In the above image, a filter has not been applied to the “Granularity selection” table, left figure. Because of this, the measure shows 0 for all types in the “Dynamic Dates” table. We also have no filtered dates.
Above, we see that a filter has been applied to the “Granularity selections” table, and the measure has returned one where the type of the “Dynamic Dates” table is equal to “Daily.” Notice the date range is vast but is ignored due to the first selection.
Let’s look at what happens when “Dynamic” is selected.
Above, we see that “Dynamic” is selected, and we have a wide date range. Because our measure is set up to use “Yearly” any time the date difference is over 730 days, all rows in the “Dynamic Dates” table that have “Granularity” equal to “Yearly” would have a measured value of one. The following two images will show “Dynamic” for “Monthly” and “Daily.”
Great! We have two new tables and a measure. It doesn’t do us much good until we apply it to a visual. So, let’s build a two-line chart. These are useful for visualizing data over time and lend themselves well to a dynamic date axis.
On the X-axis, we will put “Viz Date” from the “Dynamic Dates” table we created. On the Y-axis, we will put “sales” and “COGS” (which is a calculated column of “sales” – “profit”). The secondary Y-axis was not chosen as the two fields are of the same units and scale.
Now add the “Granularity” from the “Dynamic Dates” table to the filters pane for this visual, and set it to Top N. Set n = 1 and use the measure we created as the “By value.” Remember how the measure evaluated each “Dynamic Dates” row and assigned a 1 or 0? This is where that comes in; only the type with a one will have its “Viz Date” used for summing the data.We will add a date slicer to the report using the date from the date table and a slicer for our “Granularity” from the “Granularity selections” table. Other slicers can be added as you wish, and in the example report, we will see a “Region” slicer is included.
The below image shows the chart with the “Granularity” slicer set to “Daily.” As you can see, the chart is difficult to read.
The following image shows the same date range but uses the “Dynamic” granularity.
Finally, a reduced date range that shows the data on a “Monthly” basis when “Dynamic” is selected.
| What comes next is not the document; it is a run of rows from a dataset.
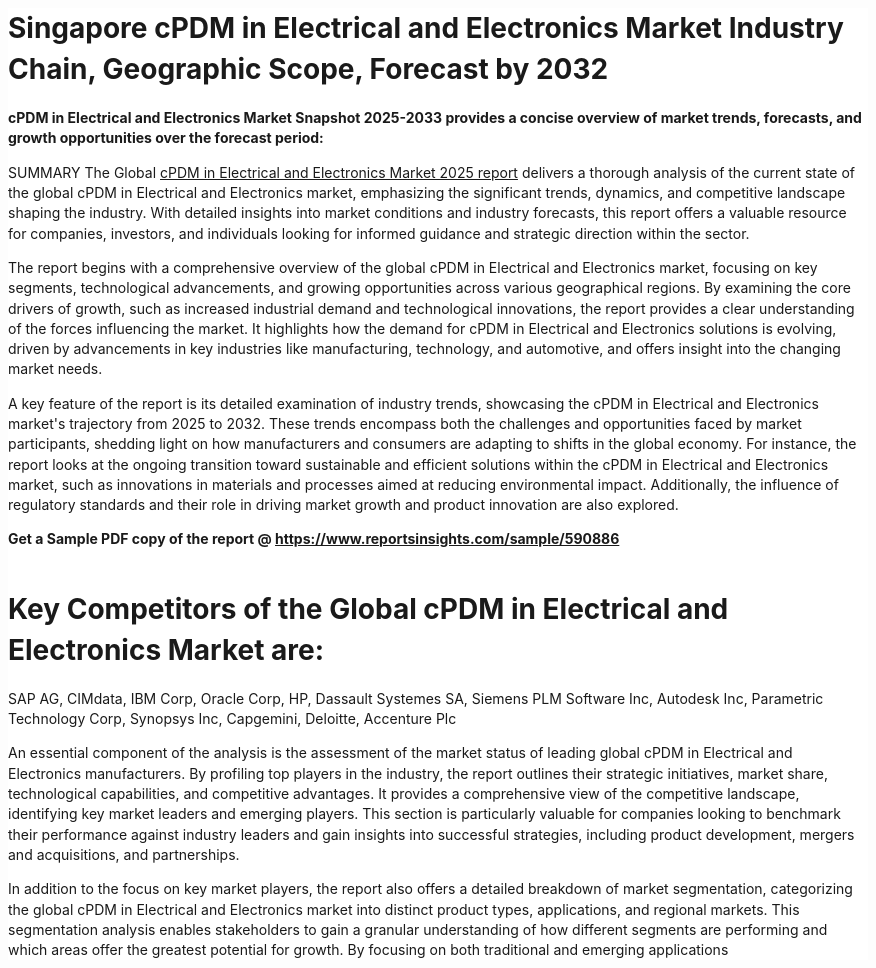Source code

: # Singapore cPDM in Electrical and Electronics Market Industry Chain, Geographic Scope, Forecast by 2032

<strong>cPDM in Electrical and Electronics Market Snapshot 2025-2033 provides a concise overview of market trends, forecasts, and growth opportunities over the forecast period:</strong>

SUMMARY The Global <a href=https://www.reportsinsights.com/sample/590886>cPDM in Electrical and Electronics Market 2025 report</a> delivers a thorough analysis of the current state of the global cPDM in Electrical and Electronics market, emphasizing the significant trends, dynamics, and competitive landscape shaping the industry. With detailed insights into market conditions and industry forecasts, this report offers a valuable resource for companies, investors, and individuals looking for informed guidance and strategic direction within the sector.

The report begins with a comprehensive overview of the global cPDM in Electrical and Electronics market, focusing on key segments, technological advancements, and growing opportunities across various geographical regions. By examining the core drivers of growth, such as increased industrial demand and technological innovations, the report provides a clear understanding of the forces influencing the market. It highlights how the demand for cPDM in Electrical and Electronics solutions is evolving, driven by advancements in key industries like manufacturing, technology, and automotive, and offers insight into the changing market needs.

A key feature of the report is its detailed examination of industry trends, showcasing the cPDM in Electrical and Electronics market's trajectory from 2025 to 2032. These trends encompass both the challenges and opportunities faced by market participants, shedding light on how manufacturers and consumers are adapting to shifts in the global economy. For instance, the report looks at the ongoing transition toward sustainable and efficient solutions within the cPDM in Electrical and Electronics market, such as innovations in materials and processes aimed at reducing environmental impact. Additionally, the influence of regulatory standards and their role in driving market growth and product innovation are also explored.

<strong>Get a Sample PDF copy of the report @ <a href=https://www.reportsinsights.com/sample/590886>https://www.reportsinsights.com/sample/590886</a></strong>

# <strong>Key Competitors of the Global cPDM in Electrical and Electronics Market are:</strong>

SAP AG, CIMdata, IBM Corp, Oracle Corp, HP, Dassault Systemes SA, Siemens PLM Software Inc, Autodesk Inc, Parametric Technology Corp, Synopsys Inc, Capgemini, Deloitte, Accenture Plc

An essential component of the analysis is the assessment of the market status of leading global cPDM in Electrical and Electronics manufacturers. By profiling top players in the industry, the report outlines their strategic initiatives, market share, technological capabilities, and competitive advantages. It provides a comprehensive view of the competitive landscape, identifying key market leaders and emerging players. This section is particularly valuable for companies looking to benchmark their performance against industry leaders and gain insights into successful strategies, including product development, mergers and acquisitions, and partnerships.

In addition to the focus on key market players, the report also offers a detailed breakdown of market segmentation, categorizing the global cPDM in Electrical and Electronics market into distinct product types, applications, and regional markets. This segmentation analysis enables stakeholders to gain a granular understanding of how different segments are performing and which areas offer the greatest potential for growth. By focusing on both traditional and emerging applications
An additional type of “Quarterly” can be added, but the code for doing so is a little more complex than intended for this blog. Using tiles or individual year and month filters is possible with this trick, but choosing a month without a year also being selected will lead to unintended results. You can make this “set it and forget it” by hiding the granularity slicer using View>Selections or leaving it shown for the user to use. I like to hide it when I don’t want an option to force “Daily,” “Monthly,” or “Yearly” available. The size of the date differences used to change from “Daily” to “Monthly” to “Yearly” when using “Dynamic” is completely up to you. I like to look at it from a monthly perspective. I would only want to see 2-3 months of data on a daily view, 3-24 or 36 months on a monthly view, and anything bigger on a yearly view. Play around with this and use what works best for you.
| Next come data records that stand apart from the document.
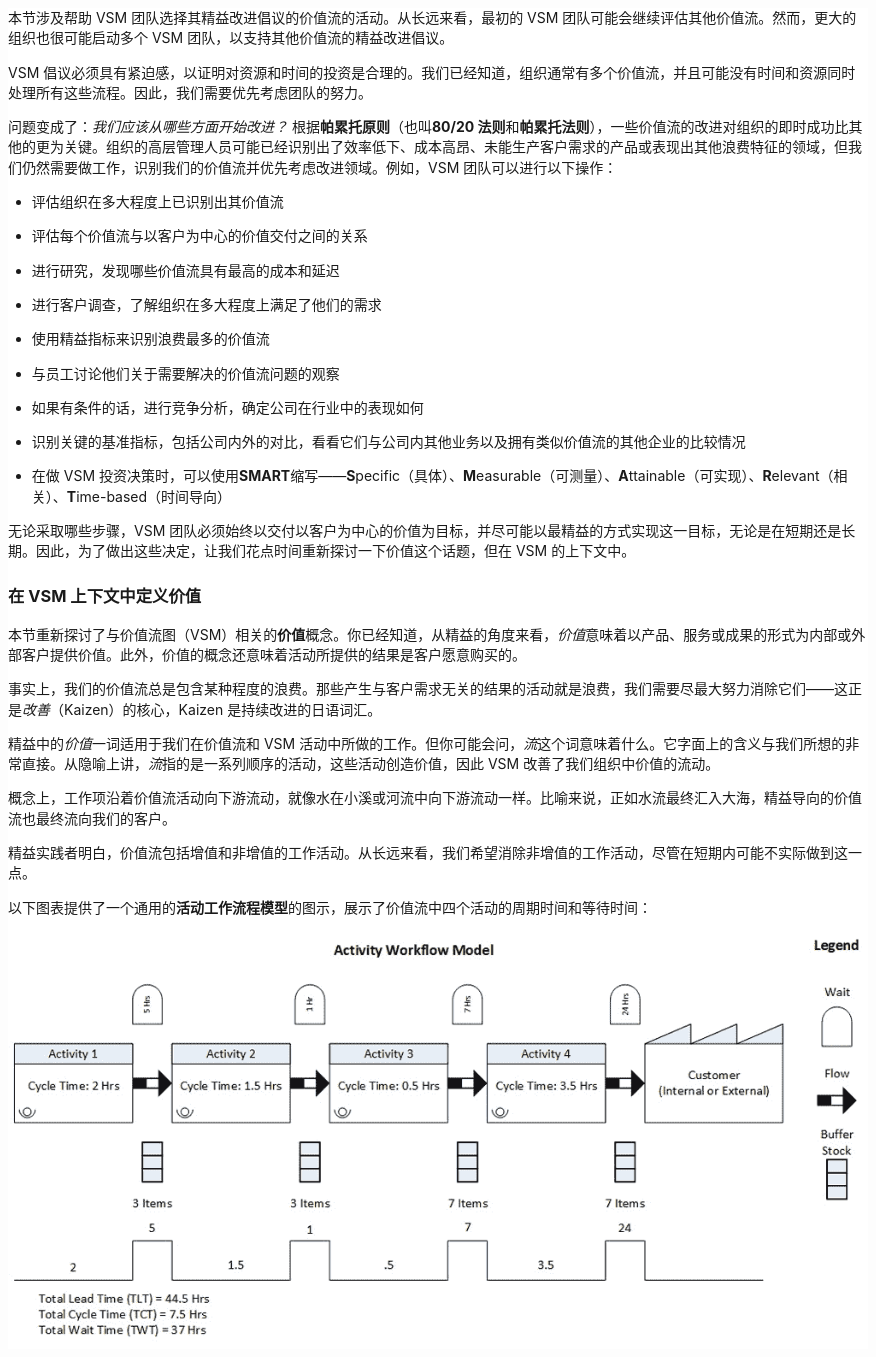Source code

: 本节涉及帮助 VSM 团队选择其精益改进倡议的价值流的活动。从长远来看，最初的 VSM 团队可能会继续评估其他价值流。然而，更大的组织也很可能启动多个 VSM 团队，以支持其他价值流的精益改进倡议。

VSM 倡议必须具有紧迫感，以证明对资源和时间的投资是合理的。我们已经知道，组织通常有多个价值流，并且可能没有时间和资源同时处理所有这些流程。因此，我们需要优先考虑团队的努力。

问题变成了：*我们应该从哪些方面开始改进？* 根据**帕累托原则**（也叫**80/20 法则**和**帕累托法则**），一些价值流的改进对组织的即时成功比其他的更为关键。组织的高层管理人员可能已经识别出了效率低下、成本高昂、未能生产客户需求的产品或表现出其他浪费特征的领域，但我们仍然需要做工作，识别我们的价值流并优先考虑改进领域。例如，VSM 团队可以进行以下操作：

+   评估组织在多大程度上已识别出其价值流

+   评估每个价值流与以客户为中心的价值交付之间的关系

+   进行研究，发现哪些价值流具有最高的成本和延迟

+   进行客户调查，了解组织在多大程度上满足了他们的需求

+   使用精益指标来识别浪费最多的价值流

+   与员工讨论他们关于需要解决的价值流问题的观察

+   如果有条件的话，进行竞争分析，确定公司在行业中的表现如何

+   识别关键的基准指标，包括公司内外的对比，看看它们与公司内其他业务以及拥有类似价值流的其他企业的比较情况

+   在做 VSM 投资决策时，可以使用**SMART**缩写——**S**pecific（具体）、**M**easurable（可测量）、**A**ttainable（可实现）、**R**elevant（相关）、**T**ime-based（时间导向）

无论采取哪些步骤，VSM 团队必须始终以交付以客户为中心的价值为目标，并尽可能以最精益的方式实现这一目标，无论是在短期还是长期。因此，为了做出这些决定，让我们花点时间重新探讨一下价值这个话题，但在 VSM 的上下文中。

### 在 VSM 上下文中定义价值

本节重新探讨了与价值流图（VSM）相关的**价值**概念。你已经知道，从精益的角度来看，*价值*意味着以产品、服务或成果的形式为内部或外部客户提供价值。此外，价值的概念还意味着活动所提供的结果是客户愿意购买的。

事实上，我们的价值流总是包含某种程度的浪费。那些产生与客户需求无关的结果的活动就是浪费，我们需要尽最大努力消除它们——这正是*改善*（Kaizen）的核心，Kaizen 是持续改进的日语词汇。

精益中的*价值*一词适用于我们在价值流和 VSM 活动中所做的工作。但你可能会问，*流*这个词意味着什么。它字面上的含义与我们所想的非常直接。从隐喻上讲，*流*指的是一系列顺序的活动，这些活动创造价值，因此 VSM 改善了我们组织中价值的流动。

概念上，工作项沿着价值流活动向下游流动，就像水在小溪或河流中向下游流动一样。比喻来说，正如水流最终汇入大海，精益导向的价值流也最终流向我们的客户。

精益实践者明白，价值流包括增值和非增值的工作活动。从长远来看，我们希望消除非增值的工作活动，尽管在短期内可能不实际做到这一点。

以下图表提供了一个通用的**活动工作流程模型**的图示，展示了价值流中四个活动的周期时间和等待时间：

![图 6.2 – 活动工作流程模型](img/B17087_Figure_6.2.jpg)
A dynamic date axis is useful when you want the granularity to automatically change with an increasing or decreasing number of days to be evaluated. By creating the tables and measurements from this blog, users can still select granularity without having to use the drill-up and drill-down functions on the visual.
If you need additional help or are curious about how to leverage Power BI better, reach out to the experts at phData today for help, guidance, and best practices!
You can limit this however you want, and as mentioned, you can add quarterly if you feel like it.
Yes, you can use this on multiple visuals within the same report. The key is to use the viz dates as the axis and to add the granularity filter with Top1.